Early Academis Science and the Birth of Industrial Research Laboratories in the U.S. Pharmaceutical Industry

The establishment and growth of industrial research laboratories is one of the key organizational innovations affecting technological progress in the United States in the 20th century. In this paper, we investigate the rise of industrial research laboratories in the U.S. pharmaceutical industry between 1927 and 1946. Our evidence suggests that institutional factors, namely the presence of universities dedicated to research, played a significant role in the establishment and diffusion of private pharmaceutical research laboratories. Specifically, we document that the growth of industrial pharmaceutical laboratories between 1927 and 1946 is positively and significantly correlated with the extent of local university research, after controlling for other observable factors likely to influence the geographic distribution of industrial research.
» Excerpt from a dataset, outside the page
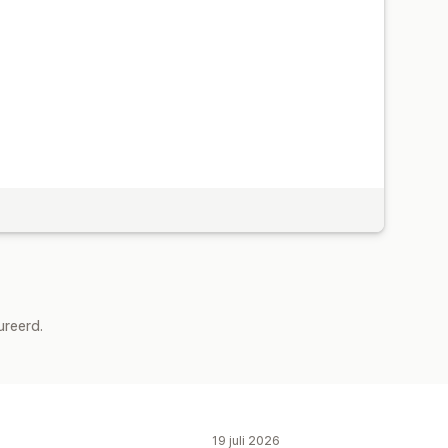
ureerd.
19 juli 2026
We supplement our core results with case histories illustrative of early university-industry interaction and an examination of the determinants of university-industry research cooperation. Our qualitative historical evidence and analyses of the birth of chemical engineering programs suggest that industry also played a role in influencing university research agendas. We correct for feedback effects from industry to universities using instrumental variables. Overall, our analyses suggest that while the presence of industrial facilities helped shape the direction of university research programs, there was a significant, positive, and causal effect running from university research to the growth of pharmaceutical research laboratories in the first half of the twentieth century in the United States.

Climbing Atop the Shoulders of Giants: The Impact of Institutions on Cumulative Research

While the cumulative nature of knowledge is recognized as central to economic growth, the microeconomic foundations of cumulativeness are less understood. This paper investigates the impact of a research-enhancing institution on cumulativeness, highlighting two effects. First, a selection effect may result in a high correlation between "high-quality" institutions and knowledge of high intrinsic quality. Second, an institution may have a marginal impact -- an incremental influence on cumulativeness, conditional on the type and quality of knowledge considered. This paper distinguishes these effects in the context of a specific institution, biological resource centers (BRCs). BRCs are "living libraries" that authenticate, preserve, and offer independent access to biological materials, such as cells, cultures, and specimens. BRCs may enhance the cumulativeness of knowledge by reducing the marginal cost to researchers of drawing on prior research efforts. We exploit three key aspects of the environment in which BRCs operate to evaluate how they affect the cumulativeness of knowledge: (a) the impact of scientific knowledge is reflected in future scientific citations, (b) deposit into BRCs often occurs with a substantial lag after initial research is completed and published, and (c) "lagged" deposits often result from shocks unrelated to the characteristics of the materials themselves. Employing a difference-in-differences estimator linking specific materials deposits to journal articles, we find evidence for both selection effects and the marginal impact of BRCs on the cumulativeness of knowledge associated with deposited materials. Moreover, the marginal impact increases with time and varies with the economic and institutional conditions in which deposit occurs.

The Determinants of National Innovative Capacity

Motivated by differences in R&D productivity across advanced economies, this paper presents an empirical examination of the determinants of country-level production of international patents. We introduce a novel framework based on the concept of national innovative capacity. National innovative capacity is the ability of a country to produce and commercialize a flow of innovative technology over the long term. National innovative capacity depends on the strength of a nation's common innovation infrastructure (cross-cutting factors which contribute broadly to innovativeness throughout the economy), the environment for innovation in its leading industrial clusters, and the strength of linkages between these two areas. We use this framework to guide our empirical exploration into the determinants of country-level R&D productivity, specifically examining the relationship between international patenting (patenting by foreign countries in the United States) and variables associated with the national innovative capacity framework. While acknowledging important measurement issues arising from the use of patent data, we provide evidence for several findings. First, the production function for international patents is surprisingly well-characterized by a small but relatively nuanced set of observable factors, including R&D manpower and spending, aggregate policy choices such as the extent of IP protection and openness to international trade, and the share of research performed by the academic sector and funded by the private sector. As well, international patenting productivity depends on each individual country's knowledge stock.' Further, the predicted level of national innovative capacity has an important impact on more downstream commercialization and diffusion activities (such as achieving a high market share of high-technology export markets). Finally, there has been convergence among OECD countries in terms of the estimated level of innovative capacity over the past quarter century.